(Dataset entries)
..........
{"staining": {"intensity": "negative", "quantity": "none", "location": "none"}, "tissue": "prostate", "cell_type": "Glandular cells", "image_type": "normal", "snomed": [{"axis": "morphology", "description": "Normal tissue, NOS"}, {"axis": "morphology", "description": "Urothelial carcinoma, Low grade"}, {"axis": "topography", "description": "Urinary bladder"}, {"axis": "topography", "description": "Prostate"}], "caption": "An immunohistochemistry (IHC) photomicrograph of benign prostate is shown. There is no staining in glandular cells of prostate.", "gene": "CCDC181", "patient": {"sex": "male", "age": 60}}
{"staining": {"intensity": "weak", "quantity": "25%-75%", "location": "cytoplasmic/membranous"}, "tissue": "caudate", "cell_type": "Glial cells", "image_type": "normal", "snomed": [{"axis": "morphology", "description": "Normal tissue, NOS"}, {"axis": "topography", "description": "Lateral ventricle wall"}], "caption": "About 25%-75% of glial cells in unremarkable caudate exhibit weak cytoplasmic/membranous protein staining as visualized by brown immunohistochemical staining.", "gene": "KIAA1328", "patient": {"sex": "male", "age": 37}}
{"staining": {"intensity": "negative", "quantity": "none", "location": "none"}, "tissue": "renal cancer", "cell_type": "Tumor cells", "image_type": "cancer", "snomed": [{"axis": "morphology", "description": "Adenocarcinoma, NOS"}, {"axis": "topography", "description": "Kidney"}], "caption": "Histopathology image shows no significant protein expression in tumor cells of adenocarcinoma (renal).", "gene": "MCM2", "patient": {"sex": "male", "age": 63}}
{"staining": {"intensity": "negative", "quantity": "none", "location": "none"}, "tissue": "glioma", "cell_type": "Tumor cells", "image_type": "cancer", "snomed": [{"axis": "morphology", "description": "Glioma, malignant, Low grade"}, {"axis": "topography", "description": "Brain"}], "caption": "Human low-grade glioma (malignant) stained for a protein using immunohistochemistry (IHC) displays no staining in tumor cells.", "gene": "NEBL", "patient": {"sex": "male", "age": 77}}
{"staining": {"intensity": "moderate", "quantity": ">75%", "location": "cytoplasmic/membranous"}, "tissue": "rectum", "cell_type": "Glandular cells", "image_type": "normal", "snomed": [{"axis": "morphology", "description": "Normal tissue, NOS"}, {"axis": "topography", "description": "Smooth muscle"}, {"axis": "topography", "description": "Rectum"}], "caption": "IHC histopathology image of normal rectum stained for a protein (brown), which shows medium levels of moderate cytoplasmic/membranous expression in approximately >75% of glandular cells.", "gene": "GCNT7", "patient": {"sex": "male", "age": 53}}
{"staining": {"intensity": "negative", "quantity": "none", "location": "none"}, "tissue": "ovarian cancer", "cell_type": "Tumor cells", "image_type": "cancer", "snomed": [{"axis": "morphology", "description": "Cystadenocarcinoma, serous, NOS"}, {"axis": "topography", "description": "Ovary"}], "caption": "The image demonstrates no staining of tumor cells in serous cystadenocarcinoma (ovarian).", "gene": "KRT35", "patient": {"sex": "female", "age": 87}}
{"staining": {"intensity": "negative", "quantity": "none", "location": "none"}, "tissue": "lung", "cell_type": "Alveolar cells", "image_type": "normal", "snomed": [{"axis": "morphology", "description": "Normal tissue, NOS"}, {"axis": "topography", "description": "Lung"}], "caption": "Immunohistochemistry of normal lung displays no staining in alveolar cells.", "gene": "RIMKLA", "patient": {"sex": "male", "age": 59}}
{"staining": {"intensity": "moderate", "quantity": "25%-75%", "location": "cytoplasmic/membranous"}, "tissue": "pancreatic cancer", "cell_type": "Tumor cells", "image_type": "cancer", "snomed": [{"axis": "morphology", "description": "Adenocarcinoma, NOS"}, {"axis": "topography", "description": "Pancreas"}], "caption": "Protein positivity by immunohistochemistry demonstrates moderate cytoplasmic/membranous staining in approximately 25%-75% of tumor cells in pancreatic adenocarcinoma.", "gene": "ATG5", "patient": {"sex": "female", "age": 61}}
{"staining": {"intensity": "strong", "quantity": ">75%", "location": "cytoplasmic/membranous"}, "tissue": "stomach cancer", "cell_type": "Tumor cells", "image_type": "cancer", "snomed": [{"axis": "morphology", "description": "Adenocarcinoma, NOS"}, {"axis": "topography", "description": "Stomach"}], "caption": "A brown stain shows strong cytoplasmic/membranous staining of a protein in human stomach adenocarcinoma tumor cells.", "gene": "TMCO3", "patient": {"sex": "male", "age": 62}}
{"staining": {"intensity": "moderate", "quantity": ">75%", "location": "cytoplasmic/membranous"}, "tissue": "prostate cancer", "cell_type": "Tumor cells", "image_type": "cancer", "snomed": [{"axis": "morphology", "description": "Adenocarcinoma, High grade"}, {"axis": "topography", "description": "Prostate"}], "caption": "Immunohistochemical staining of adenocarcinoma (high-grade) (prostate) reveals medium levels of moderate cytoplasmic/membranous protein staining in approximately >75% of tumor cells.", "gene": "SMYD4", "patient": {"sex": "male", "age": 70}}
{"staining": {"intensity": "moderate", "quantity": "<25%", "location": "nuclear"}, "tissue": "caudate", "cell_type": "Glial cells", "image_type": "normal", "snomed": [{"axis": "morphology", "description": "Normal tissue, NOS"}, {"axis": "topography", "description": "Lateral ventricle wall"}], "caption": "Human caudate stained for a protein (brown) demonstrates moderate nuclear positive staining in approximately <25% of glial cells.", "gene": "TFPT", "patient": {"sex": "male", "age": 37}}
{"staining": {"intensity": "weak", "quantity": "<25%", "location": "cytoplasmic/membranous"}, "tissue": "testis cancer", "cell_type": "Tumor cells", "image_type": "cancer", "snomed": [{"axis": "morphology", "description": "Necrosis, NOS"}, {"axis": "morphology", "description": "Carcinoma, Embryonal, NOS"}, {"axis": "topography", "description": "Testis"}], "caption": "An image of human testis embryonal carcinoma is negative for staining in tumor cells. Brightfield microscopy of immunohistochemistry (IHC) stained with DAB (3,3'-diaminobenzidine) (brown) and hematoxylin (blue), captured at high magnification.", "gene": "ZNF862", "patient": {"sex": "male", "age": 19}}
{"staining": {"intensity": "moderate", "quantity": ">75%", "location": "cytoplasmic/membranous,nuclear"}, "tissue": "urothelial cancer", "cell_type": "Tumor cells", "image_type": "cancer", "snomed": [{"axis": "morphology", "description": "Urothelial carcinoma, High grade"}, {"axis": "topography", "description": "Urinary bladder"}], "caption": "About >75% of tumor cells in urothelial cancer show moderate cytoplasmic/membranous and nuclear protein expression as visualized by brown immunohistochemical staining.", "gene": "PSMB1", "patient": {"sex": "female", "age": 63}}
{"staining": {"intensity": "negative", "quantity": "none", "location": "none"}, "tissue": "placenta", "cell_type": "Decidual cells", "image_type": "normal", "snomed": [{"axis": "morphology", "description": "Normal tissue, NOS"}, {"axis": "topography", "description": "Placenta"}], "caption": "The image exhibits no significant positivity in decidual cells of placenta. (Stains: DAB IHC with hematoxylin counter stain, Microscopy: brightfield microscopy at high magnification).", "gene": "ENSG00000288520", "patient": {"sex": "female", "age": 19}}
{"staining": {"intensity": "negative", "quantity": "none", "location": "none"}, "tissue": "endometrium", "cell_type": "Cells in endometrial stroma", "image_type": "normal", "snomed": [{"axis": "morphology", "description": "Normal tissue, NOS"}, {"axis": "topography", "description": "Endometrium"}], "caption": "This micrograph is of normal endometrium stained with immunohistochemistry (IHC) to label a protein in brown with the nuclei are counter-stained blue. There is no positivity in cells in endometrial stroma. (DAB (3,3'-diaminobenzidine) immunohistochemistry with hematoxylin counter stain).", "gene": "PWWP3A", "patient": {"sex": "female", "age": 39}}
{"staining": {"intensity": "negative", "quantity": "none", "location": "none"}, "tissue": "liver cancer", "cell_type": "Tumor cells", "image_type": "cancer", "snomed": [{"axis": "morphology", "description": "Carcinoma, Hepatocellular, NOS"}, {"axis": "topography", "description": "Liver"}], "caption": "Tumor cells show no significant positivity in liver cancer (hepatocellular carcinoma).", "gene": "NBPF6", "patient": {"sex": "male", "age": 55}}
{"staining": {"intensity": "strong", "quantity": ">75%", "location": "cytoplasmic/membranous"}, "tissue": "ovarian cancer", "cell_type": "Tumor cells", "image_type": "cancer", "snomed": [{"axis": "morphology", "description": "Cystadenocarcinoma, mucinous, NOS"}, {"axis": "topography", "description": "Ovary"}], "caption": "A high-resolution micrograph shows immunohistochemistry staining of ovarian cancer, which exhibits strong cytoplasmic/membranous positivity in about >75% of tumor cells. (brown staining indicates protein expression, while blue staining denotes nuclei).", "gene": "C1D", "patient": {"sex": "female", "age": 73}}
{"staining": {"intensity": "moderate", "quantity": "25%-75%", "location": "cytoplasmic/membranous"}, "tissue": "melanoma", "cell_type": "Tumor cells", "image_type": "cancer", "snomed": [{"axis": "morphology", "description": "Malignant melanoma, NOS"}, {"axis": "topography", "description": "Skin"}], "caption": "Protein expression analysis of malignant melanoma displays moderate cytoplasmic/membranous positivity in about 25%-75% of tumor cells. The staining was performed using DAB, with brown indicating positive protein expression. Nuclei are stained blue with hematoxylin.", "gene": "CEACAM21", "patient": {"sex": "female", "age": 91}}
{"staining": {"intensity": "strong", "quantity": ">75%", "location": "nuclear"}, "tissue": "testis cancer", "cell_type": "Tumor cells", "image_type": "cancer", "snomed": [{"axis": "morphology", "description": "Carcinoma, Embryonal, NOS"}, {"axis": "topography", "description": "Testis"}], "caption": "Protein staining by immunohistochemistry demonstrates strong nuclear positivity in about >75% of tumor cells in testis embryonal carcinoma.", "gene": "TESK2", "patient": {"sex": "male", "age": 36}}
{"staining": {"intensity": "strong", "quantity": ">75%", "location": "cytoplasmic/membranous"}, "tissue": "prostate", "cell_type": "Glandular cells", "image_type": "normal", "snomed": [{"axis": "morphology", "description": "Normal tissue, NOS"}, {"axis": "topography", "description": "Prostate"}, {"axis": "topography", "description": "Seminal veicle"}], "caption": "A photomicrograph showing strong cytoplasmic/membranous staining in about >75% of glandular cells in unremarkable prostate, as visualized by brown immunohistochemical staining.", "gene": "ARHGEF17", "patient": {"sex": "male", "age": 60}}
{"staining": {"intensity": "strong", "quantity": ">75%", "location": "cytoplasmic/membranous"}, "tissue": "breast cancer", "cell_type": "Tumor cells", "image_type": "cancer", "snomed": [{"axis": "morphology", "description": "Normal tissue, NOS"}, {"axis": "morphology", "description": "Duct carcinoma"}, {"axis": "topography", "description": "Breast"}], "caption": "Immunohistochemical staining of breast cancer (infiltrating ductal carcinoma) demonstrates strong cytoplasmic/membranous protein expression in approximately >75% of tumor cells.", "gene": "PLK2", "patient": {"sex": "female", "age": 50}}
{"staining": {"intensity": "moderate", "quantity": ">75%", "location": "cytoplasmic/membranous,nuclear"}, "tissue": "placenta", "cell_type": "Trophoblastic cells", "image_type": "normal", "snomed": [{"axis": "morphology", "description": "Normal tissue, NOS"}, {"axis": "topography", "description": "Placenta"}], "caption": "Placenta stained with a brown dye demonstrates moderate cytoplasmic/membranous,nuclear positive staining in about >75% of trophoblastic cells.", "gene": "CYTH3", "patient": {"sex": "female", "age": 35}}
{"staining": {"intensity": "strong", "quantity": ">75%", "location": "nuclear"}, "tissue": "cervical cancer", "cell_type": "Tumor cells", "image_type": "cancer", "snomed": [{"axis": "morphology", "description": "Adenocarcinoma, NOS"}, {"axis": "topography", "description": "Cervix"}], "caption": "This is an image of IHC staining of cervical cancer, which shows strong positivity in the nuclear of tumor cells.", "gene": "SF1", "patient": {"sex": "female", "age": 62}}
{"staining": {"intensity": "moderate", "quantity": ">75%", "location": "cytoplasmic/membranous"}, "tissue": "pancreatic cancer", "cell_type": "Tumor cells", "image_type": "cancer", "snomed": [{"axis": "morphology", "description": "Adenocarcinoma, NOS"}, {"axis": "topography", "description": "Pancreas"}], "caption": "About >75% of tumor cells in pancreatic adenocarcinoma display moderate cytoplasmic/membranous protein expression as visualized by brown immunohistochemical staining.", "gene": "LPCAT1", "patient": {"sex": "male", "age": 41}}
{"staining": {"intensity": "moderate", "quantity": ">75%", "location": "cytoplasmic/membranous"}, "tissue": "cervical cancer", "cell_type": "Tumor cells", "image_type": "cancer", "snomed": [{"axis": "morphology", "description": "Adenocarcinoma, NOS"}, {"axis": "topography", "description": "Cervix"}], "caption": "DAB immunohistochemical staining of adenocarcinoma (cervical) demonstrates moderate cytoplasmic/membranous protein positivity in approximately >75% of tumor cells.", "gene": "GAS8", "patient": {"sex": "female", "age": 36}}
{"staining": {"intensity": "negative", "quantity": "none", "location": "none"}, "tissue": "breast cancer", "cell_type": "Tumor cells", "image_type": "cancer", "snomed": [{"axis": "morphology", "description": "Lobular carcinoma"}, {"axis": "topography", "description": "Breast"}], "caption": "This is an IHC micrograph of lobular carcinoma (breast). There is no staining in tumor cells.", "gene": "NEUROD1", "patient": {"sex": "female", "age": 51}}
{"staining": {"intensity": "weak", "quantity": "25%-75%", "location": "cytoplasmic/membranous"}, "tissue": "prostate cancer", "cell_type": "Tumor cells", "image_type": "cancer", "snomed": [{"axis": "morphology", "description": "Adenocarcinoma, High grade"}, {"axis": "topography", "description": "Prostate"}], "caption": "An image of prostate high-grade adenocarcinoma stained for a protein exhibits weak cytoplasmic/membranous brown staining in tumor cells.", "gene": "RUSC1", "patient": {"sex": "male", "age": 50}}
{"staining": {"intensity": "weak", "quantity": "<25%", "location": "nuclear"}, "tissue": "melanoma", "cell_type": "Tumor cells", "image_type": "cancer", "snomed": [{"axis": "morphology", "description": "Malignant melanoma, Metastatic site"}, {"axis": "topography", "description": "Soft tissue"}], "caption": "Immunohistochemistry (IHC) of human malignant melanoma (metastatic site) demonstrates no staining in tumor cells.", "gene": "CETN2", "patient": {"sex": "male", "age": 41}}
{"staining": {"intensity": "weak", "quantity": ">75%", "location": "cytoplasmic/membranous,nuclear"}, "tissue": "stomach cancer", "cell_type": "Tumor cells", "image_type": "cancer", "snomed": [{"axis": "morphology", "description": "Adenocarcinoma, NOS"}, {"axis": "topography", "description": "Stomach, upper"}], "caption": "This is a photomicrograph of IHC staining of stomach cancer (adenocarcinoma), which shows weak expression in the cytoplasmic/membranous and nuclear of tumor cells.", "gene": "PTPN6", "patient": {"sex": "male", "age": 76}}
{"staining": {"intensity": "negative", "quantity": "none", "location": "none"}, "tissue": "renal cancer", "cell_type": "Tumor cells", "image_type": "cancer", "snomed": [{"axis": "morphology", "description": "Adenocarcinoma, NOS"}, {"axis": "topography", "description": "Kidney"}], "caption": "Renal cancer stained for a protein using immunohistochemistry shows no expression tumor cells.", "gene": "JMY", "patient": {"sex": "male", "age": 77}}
..........
WHAT TO PRODUCE:
When you reach the line with "micrograph is of" in the records above, start writing out lines exactly, and stop once the line with "cells show no" has been written; include nothing else.

ANSWER SPACE:
{"staining": {"intensity": "negative", "quantity": "none", "location": "none"}, "tissue": "endometrium", "cell_type": "Cells in endometrial stroma", "image_type": "normal", "snomed": [{"axis": "morphology", "description": "Normal tissue, NOS"}, {"axis": "topography", "description": "Endometrium"}], "caption": "This micrograph is of normal endometrium stained with immunohistochemistry (IHC) to label a protein in brown with the nuclei are counter-stained blue. There is no positivity in cells in endometrial stroma. (DAB (3,3'-diaminobenzidine) immunohistochemistry with hematoxylin counter stain).", "gene": "PWWP3A", "patient": {"sex": "female", "age": 39}}
{"staining": {"intensity": "negative", "quantity": "none", "location": "none"}, "tissue": "liver cancer", "cell_type": "Tumor cells", "image_type": "cancer", "snomed": [{"axis": "morphology", "description": "Carcinoma, Hepatocellular, NOS"}, {"axis": "topography", "description": "Liver"}], "caption": "Tumor cells show no significant positivity in liver cancer (hepatocellular carcinoma).", "gene": "NBPF6", "patient": {"sex": "male", "age": 55}}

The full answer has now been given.